NCLEX-RN
NCLEX RN Predictor Exam
1. While assisting a client from bed to chair, the nurse observes that the client looks pale and is beginning to perspire heavily. The nurse would then do which of the following activities as a reassessment?
- A. Help client into the chair more quickly
- B. Document client's vital signs taken just prior to moving the client
- C. Help client back to bed immediately
- D. Observe client's skin color and take another set of vital signs
Correct answer: D
Rationale: In this scenario, the nurse has observed concerning signs in the client during the transfer process. The appropriate action for reassessment would be to observe the client's skin color and take another set of vital signs. This will provide essential data to evaluate the client's condition more accurately. Options A, B, and C are interventions that do not address the need for reassessment. Moving the client more quickly, documenting previous vital signs, or returning the client to bed do not directly address the need to reassess the client's current condition.
2. A client who complains of nausea and seems anxious is admitted to the nursing unit. The nurse should take which of the following actions regarding completion of the admission interview?

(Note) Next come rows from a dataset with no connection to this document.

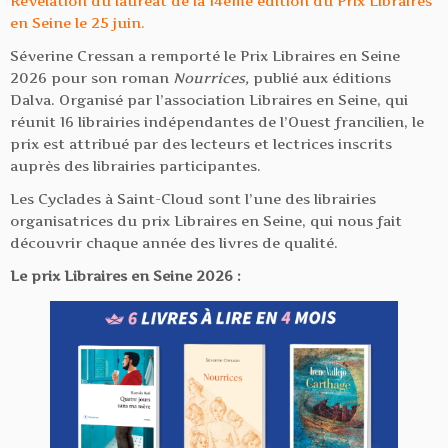
Révélation du lauréat de la 14ème édition du Prix Libraires
en Seine le 25 juin.
Séverine Cressan a remporté le Prix Libraires en Seine
2026 pour son roman
Nourrices,
publié aux éditions
Dalva. Organisé par l’association Libraires en Seine, qui
réunit 16 librairies indépendantes de l’Ouest francilien, le
prix est attribué par des lecteurs et lectrices inscrits
auprès des librairies participantes.
Les Cyclades à Saint-Cloud sont l’une des librairies
organisatrices du prix Libraires en Seine, qui nous fait
découvrir chaque année des livres de qualité.
Le prix Libraires en Seine 2026 :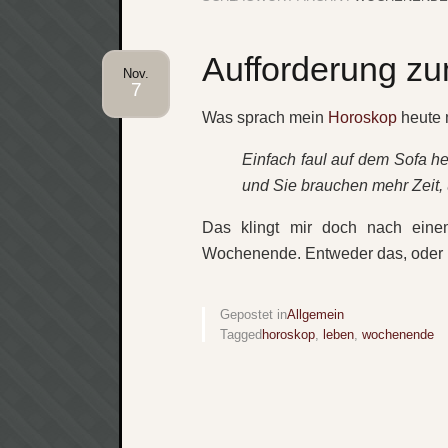
Aufforderung z
Nov.
7
Was sprach mein
Horoskop
heute
Einfach faul auf dem Sofa h
und Sie brauchen mehr Zeit, 
Das klingt mir doch nach eine
Wochenende. Entweder das, oder B
Gepostet in
Allgemein
Tagged
horoskop
,
leben
,
wochenende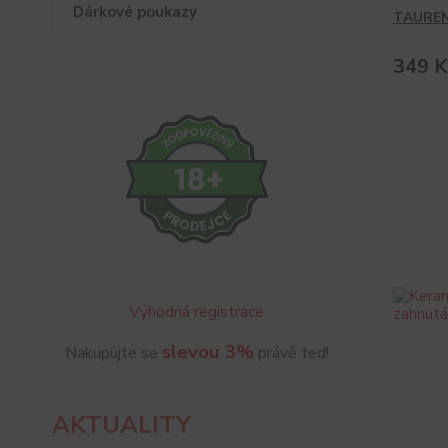
Dárkové poukazy
TAUREN 
349 K
Výhodná registrace
slevou 3%
Nakupujte se
právě teď!
AKTUALITY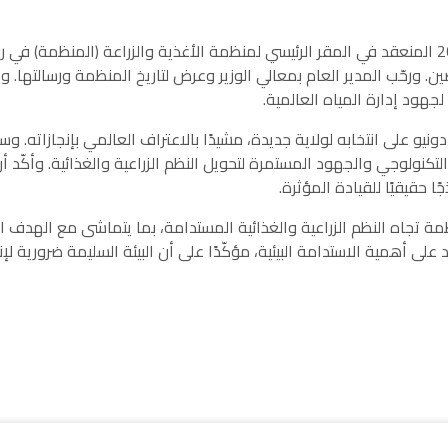
على هامش منتدى الأغذية العالمي لعام 2024 المنعقد في المقر الرئيسي لمنظمة الأغذية والزراع
موارد المائية في الصين. ورحّب المدير العام بمعالي الوزير وعرض لتاريخ المنظمة ورس
جهود إدارة المياه العالمية.
L المدير العام السيد شو دونيو على انتخابه لولاية جديدة، مشيدًا بالاعتراف العالمي 
التكنولوجي والجهود المستمرة لتحويل النظم الزراعية والغذائية. وأكّد
ًا حقيقيًا للقيادة المؤثرة.
لوزير السيد Li Guoying بالتزام المنظمة تجاه النظم الزراعية والغذائية المستدامة، بما ي
 أهمية الاستدامة البيئية، مؤكّدًا على أن البيئة السليمة ضرورية لإنت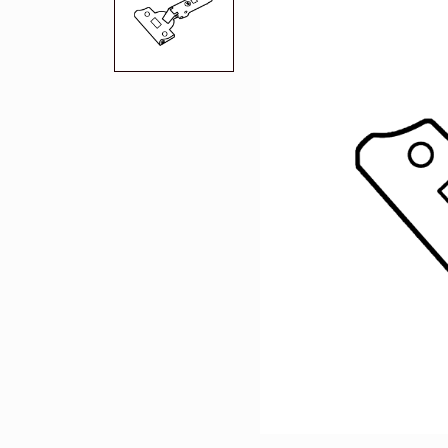
Перейти
Зеркала
Популяр
Полки
Вертикальн
зеркала
Матрасы
Комбиниров
матрасы
Прихожие
Туалетные 
Освещение
Угловые ш
Декор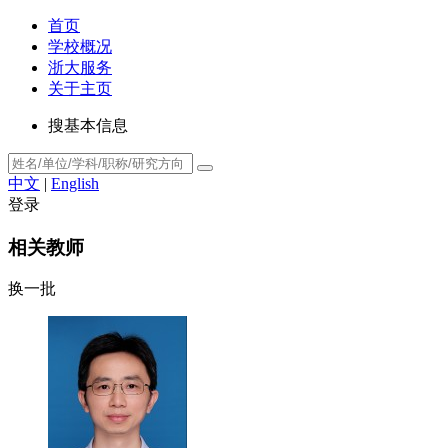
首页
学校概况
浙大服务
关于主页
搜基本信息
中文
|
English
登录
相关教师
换一批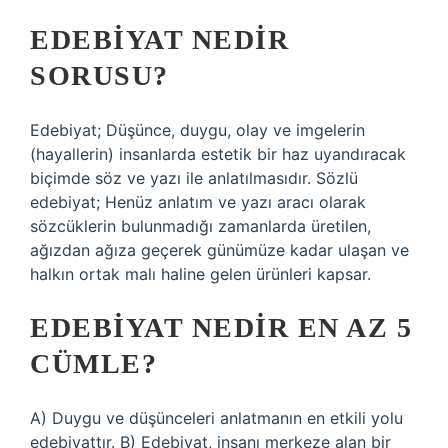
EDEBIYAT NEDIR
SORUSU?
Edebiyat; Düşünce, duygu, olay ve imgelerin
(hayallerin) insanlarda estetik bir haz uyandıracak
biçimde söz ve yazı ile anlatılmasıdır. Sözlü
edebiyat; Henüz anlatım ve yazı aracı olarak
sözcüklerin bulunmadığı zamanlarda üretilen,
ağızdan ağıza geçerek günümüze kadar ulaşan ve
halkın ortak malı haline gelen ürünleri kapsar.
EDEBIYAT NEDIR EN AZ 5
CÜMLE?
A) Duygu ve düşünceleri anlatmanın en etkili yolu
edebiyattır. B) Edebiyat, insanı merkeze alan bir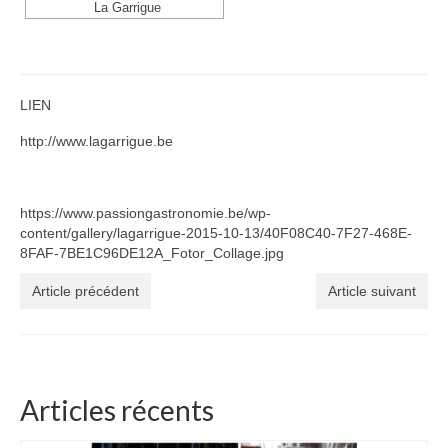
La Garrigue
LIEN
http://www.lagarrigue.be
https://www.passiongastronomie.be/wp-
content/gallery/lagarrigue-2015-10-13/40F08C40-7F27-468E-
8FAF-7BE1C96DE12A_Fotor_Collage.jpg
Article précédent
Article suivant
Articles récents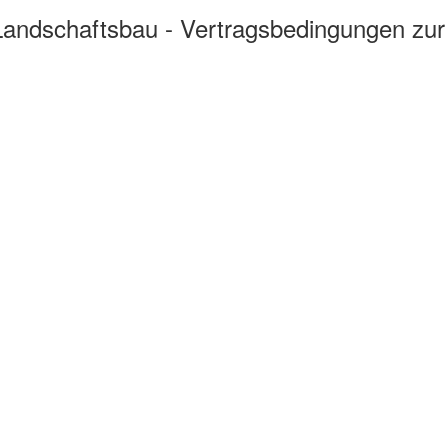
Landschaftsbau - Vertragsbedingungen zu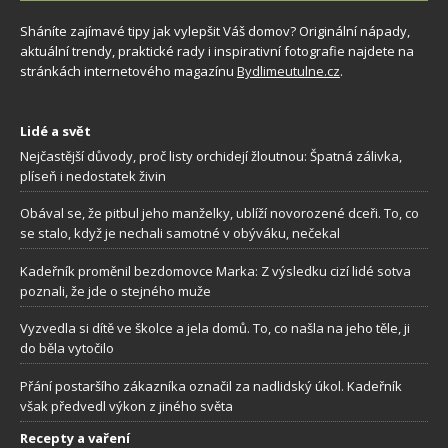
Sháníte zajímavé tipy jak vylepšit Váš domov? Originální nápady,
aktuální trendy, praktické rady i inspirativní fotografie najdete na
stránkách internetového magazínu
Bydlimeutulne.cz
.
Lidé a svět
Nejčastější důvody, proč listy orchidejí žloutnou: Špatná zálivka,
plíseň i nedostatek živin
Obával se, že pitbul jeho manželky, ublíží novorozené dceři. To, co
se stalo, když je nechali samotné v obýváku, nečekal
Kadeřník proměnil bezdomovce Marka: Z výsledku cizí lidé sotva
poznali, že jde o stejného muže
Vyzvedla si dítě ve školce a jela domů. To, co našla na jeho těle, ji
do běla vytočilo
Přání postaršího zákazníka označil za nadlidský úkol. Kadeřník
však předvedl výkon z jiného světa
Recepty a vaření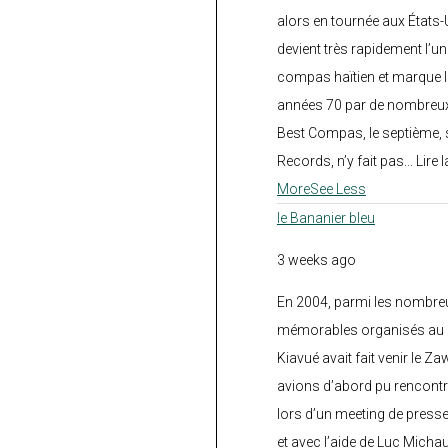
alors en tournée aux États
devient très rapidement l’
compas haïtien et marque l
années 70 par de nombreux
Best Compas, le septième, 
Records, n’y fait pas... Lire l
More
See Less
le Bananier bleu
3 weeks ago
En 2004, parmi les nombre
mémorables organisés au C
Kiavué avait fait venir le Z
avions d’abord pu rencontr
lors d’un meeting de press
et avec l’aide de Luc Micha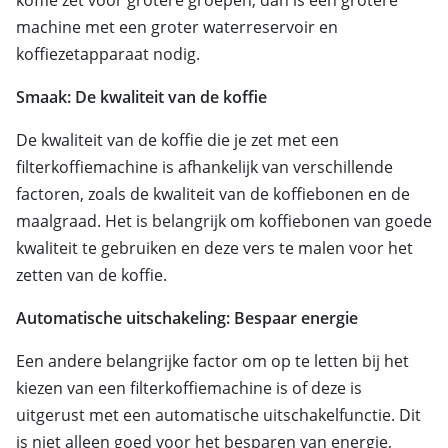
koffie zet voor grotere groepen, dan is een grotere
machine met een groter waterreservoir en
koffiezetapparaat nodig.
Smaak: De kwaliteit van de koffie
De kwaliteit van de koffie die je zet met een
filterkoffiemachine is afhankelijk van verschillende
factoren, zoals de kwaliteit van de koffiebonen en de
maalgraad. Het is belangrijk om koffiebonen van goede
kwaliteit te gebruiken en deze vers te malen voor het
zetten van de koffie.
Automatische uitschakeling: Bespaar energie
Een andere belangrijke factor om op te letten bij het
kiezen van een filterkoffiemachine is of deze is
uitgerust met een automatische uitschakelfunctie. Dit
is niet alleen goed voor het besparen van energie,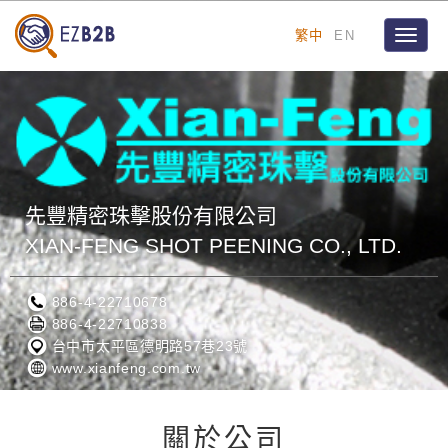
繁中
EN
Toggle
naviga
先豐精密珠擊股份有限公司
XIAN-FENG SHOT PEENING CO., LTD.
886-4-22710678
886-4-22710838
台中市太平區德明路57巷23號
www.xianfeng.com.tw
關於公司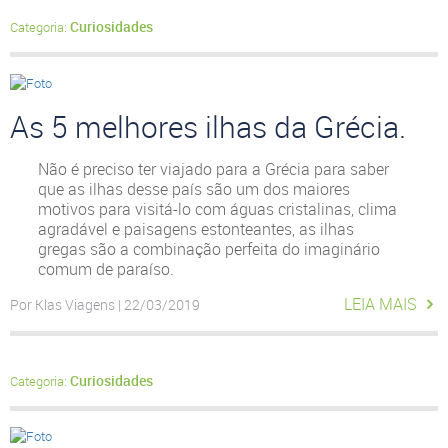
Curiosidades
Categoria:
As 5 melhores ilhas da Grécia.
Não é preciso ter viajado para a Grécia para saber
que as ilhas desse país são um dos maiores
motivos para visitá-lo com águas cristalinas, clima
agradável e paisagens estonteantes, as ilhas
gregas são a combinação perfeita do imaginário
comum de paraíso.
LEIA MAIS
Por Klas Viagens | 22/03/2019
Curiosidades
Categoria: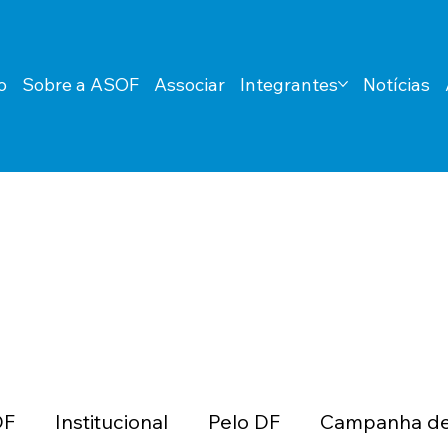
o
Sobre a ASOF
Associar
Integrantes
Notícias
DF
Institucional
Pelo DF
Campanha de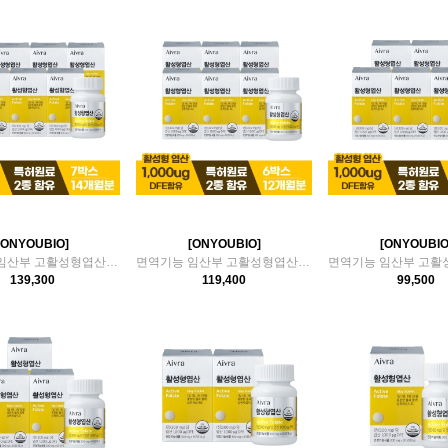
[ONYOUBIO]
[ONYOUBIO]
[ONYOUBIO
면역기능 임산부 고활성형엽산 7박스(14개월분)
면역기능 임산부 고활성형엽산 6박스(12개월분)
139,300
119,400
99,500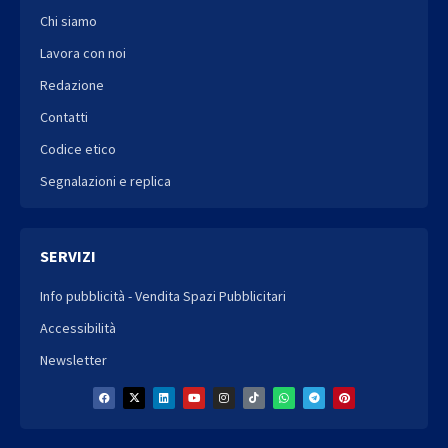
Chi siamo
Lavora con noi
Redazione
Contatti
Codice etico
Segnalazioni e replica
SERVIZI
Info pubblicità - Vendita Spazi Pubblicitari
Accessibilità
Newsletter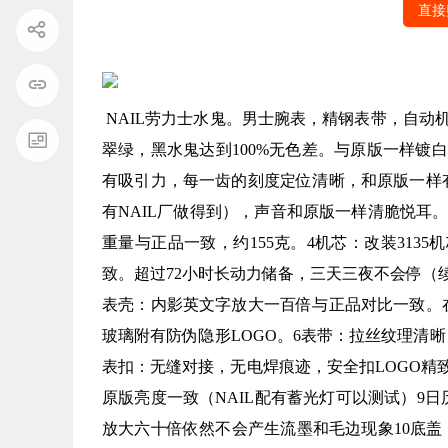
直接
NAIL劳力士水鬼。男士腕表，精钢表带，自动机
翠绿，黑水鬼达到100%无色差。与原版一样镀
有吸引力，每一齿的刻度定位清晰，和原版一样
有NAIL厂做得到），声音和原版一样清脆悦耳。
重量与正品一致，约155克。4机芯：改装3135机芯
致。超过72小时长动力储备，三天三夜不会停（
表壳：内影英文字放大一百倍与正品对比一致。
玻璃附有防伪隐形LOGO。6表带：拉丝纹理清晰
表扣：无缝对接，无电焊痕迹，安全扣LOGO精
原版亮度一致（NAIL配有蓄光灯可以测试）️
放大六十倍依然不会产生流墨和毛边现象10底盖：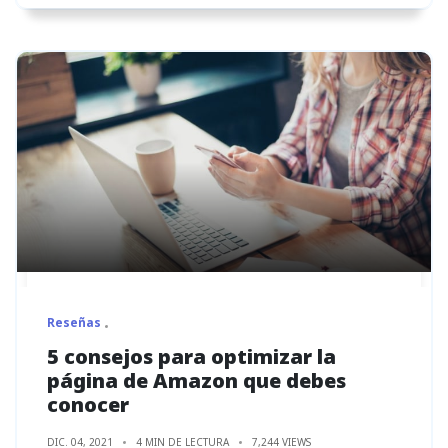
Reseñas
5 consejos para optimizar la
página de Amazon que debes
conocer
DIC. 04, 2021
4 MIN DE LECTURA
7,244 VIEWS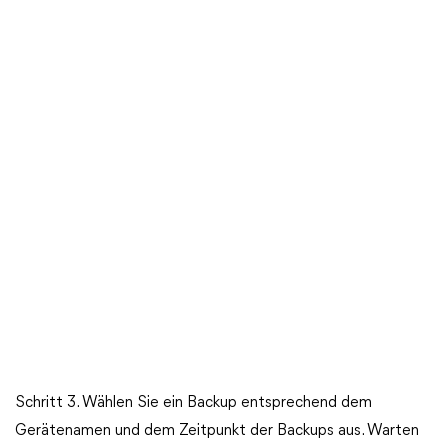
Schritt 3. Wählen Sie ein Backup entsprechend dem
Gerätenamen und dem Zeitpunkt der Backups aus. Warten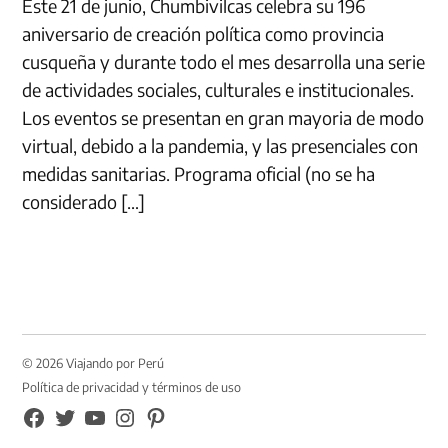
Este 21 de junio, Chumbivilcas celebra su 196
aniversario de creación política como provincia
cusqueña y durante todo el mes desarrolla una serie
de actividades sociales, culturales e institucionales.
Los eventos se presentan en gran mayoria de modo
virtual, debido a la pandemia, y las presenciales con
medidas sanitarias. Programa oficial (no se ha
considerado […]
© 2026 Viajando por Perú
Política de privacidad y términos de uso
FB
TW
YouTube
Instagram
Pinterest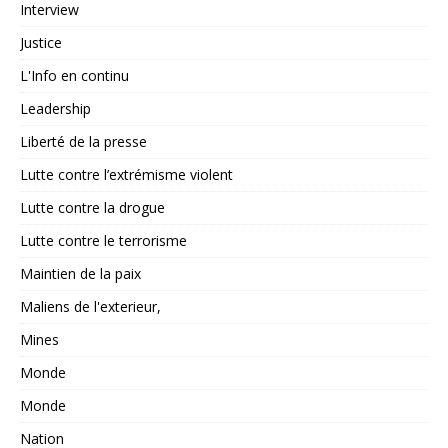
Interview
Justice
L'Info en continu
Leadership
Liberté de la presse
Lutte contre l’extrémisme violent
Lutte contre la drogue
Lutte contre le terrorisme
Maintien de la paix
Maliens de l'exterieur,
Mines
Monde
Monde
Nation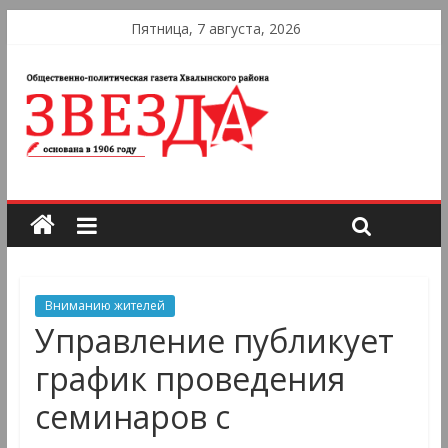
Пятница, 7 августа, 2026
Вниманию жителей
Управление публикует
график проведения
семинаров с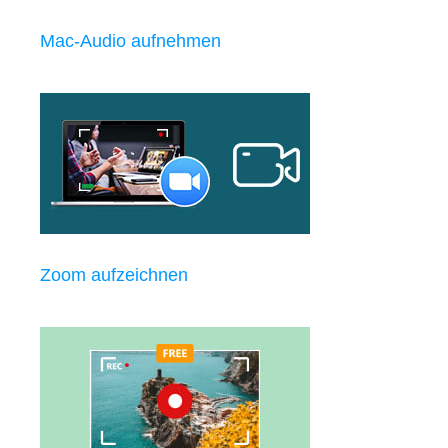
Mac-Audio aufnehmen
Zoom aufzeichnen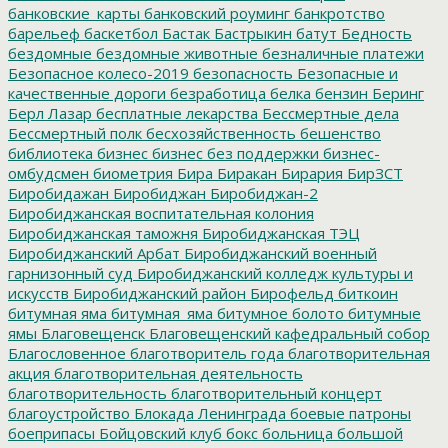
банковские_карты
банковский роуминг
банкротство
барельеф
баскетбол
Бастак
Бастрыкин
батут
Бедность
бездомные
бездомные животные
безналичные платежи
Безопасное колесо-2019
безопасность
Безопасные и
качественные дороги
безработица
белка
бензин
Беринг
Берл Лазар
бесплатные лекарства
Бессмертные дела
Бессмертный полк
бесхозяйственность
бешенство
библиотека
бизнес
бизнес без поддержки
бизнес-
омбудсмен
биометрия
Бира
Биракан
Бирария
БирЗСТ
Биробидажан
Биробиджан
Биробиджан-2
Биробиджанская воспитательная колония
Биробиджанская таможня
Биробиджанская ТЭЦ
Биробиджанский Арбат
Биробиджанский военный
гарнизонный суд
Биробиджанский колледж культуры и
искусств
Биробиджанский район
Бирофельд
биткоин
битумная яма
битумная_яма
битумное болото
битумные
ямы
Благовещенск
Благовещенский кафедральный собор
Благословенное
благотворитель года
благотворительная
акция
благотворительная деятельность
благотворительность
благотворительный концерт
благоустройство
Блокада Ленинграда
боевые патроны
боеприпасы
Бойцовский клуб
бокс
больница
большой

- A. Help the client to get settled and conduct the interview the next morning when the client is rested
- B. Conduct the interview immediately, directing the majority of the questions to the client
- C. Conduct the interview as soon as uninterrupted time is available to address the client's concerns
- D. Ask the charge nurse to interview the client while the admitting nurse calls the doctor for anti-nausea and anti-anxiety medication
Correct answer: C
Rationale: When dealing with a client who is experiencing nausea and anxiety, it is important to promptly conduct the admission interview to address their concerns. This allows for the collection of accurate data while attending to the client's immediate needs. Delaying the interview until the next morning (Choice A) may not be in the best interest of the client as timely assessment and intervention are essential. Directing questions to the client's spouse (Choice B) may not provide accurate information from the client themselves. Asking another nurse to conduct the interview while administering medications (Choice D) does not prioritize building a therapeutic relationship with the client, which is crucial in addressing their concerns and providing holistic care.
3. The nurse receives change-of-shift report on the following four patients. Which patient should the nurse assess first?
- A. A 23-year-old patient with cystic fibrosis who has pulmonary function testing scheduled
- B. A 46-year-old patient on bed rest who is complaining of sudden onset of shortness of breath
- C. A 77-year-old patient with tuberculosis (TB) who has four antitubercular medications due in 15 minutes
- D. A 35-year-old patient who was admitted the previous day with pneumonia and has a temperature of 100.2 F (37.8 C)
Correct answer: B
Rationale: The correct answer is the 46-year-old patient on bed rest who is complaining of sudden onset of shortness of breath. Patients on bed rest who are immobile are at high risk for deep vein thrombosis (DVT). Sudden onset of shortness of breath in a patient with a DVT suggests a pulmonary embolism, which requires immediate assessment and action such as oxygen administration to maintain adequate oxygenation. The other patients should also be assessed as soon as possible, but they do not present with an immediate life-threatening condition that requires urgent intervention like the patient experiencing sudden shortness of breath.
4. The nurse is preparing to assess a patient’s abdomen by palpation. How should the nurse proceed?
- A. Avoid palpating reportedly “tender” areas as this may cause pain.
- B. Palpate tender areas quickly to minimize patient discomfort.
- C. Initiate the assessment with deep palpation while encouraging the patient to relax and take deep breaths.
- D. Begin the assessment with light palpation to detect surface characteristics and to acclimate the patient to touch.
Correct answer: D
Rationale: The correct approach is to begin the assessment with light palpation to detect surface characteristics and to acclimate the patient to touch. This allows the nurse to first assess surface features before proceeding to deeper palpation. Starting with light palpation also helps the patient become more comfortable with being touched, creating a smoother examination experience. Palpating tender areas quickly, as suggested in choice B, can increase patient discomfort. Deep palpation, as in choice C, is typically performed after light palpation to avoid discomfort and ensure proper assessment. Avoiding palpation of tender areas first, as in choice A, helps prevent causing unnecessary pain and should be done towards the end of the assessment.
5. The nurse is preparing to examine a 6-year-old child. Which action is most appropriate?
- A. The child is asked to undress from the waist up.
- B. The head is examined before the thorax, abdomen, and genitalia.
- C. The nurse should keep in mind that a child at this age will have a sense of modesty.
- D. Talking about the equipment being used is avoided to prevent increasing the child's anxiety.
Correct answer: C
Rationale: When examining a 6-year-old child, it is important to consider their sense of modesty. The child should undress themselves, leaving underpants on and using a gown or drape to maintain privacy. Additionally, a school-age child like a 6-year-old is curious about how equipment works, so it is beneficial to explain the purpose and function of the tools being used. The examination sequence should typically progress from the child's head to the toes to ensure a thorough assessment. Therefore, choices A, B, and D are incorrect as they do not align with the appropriate approach to examining a 6-year-old child.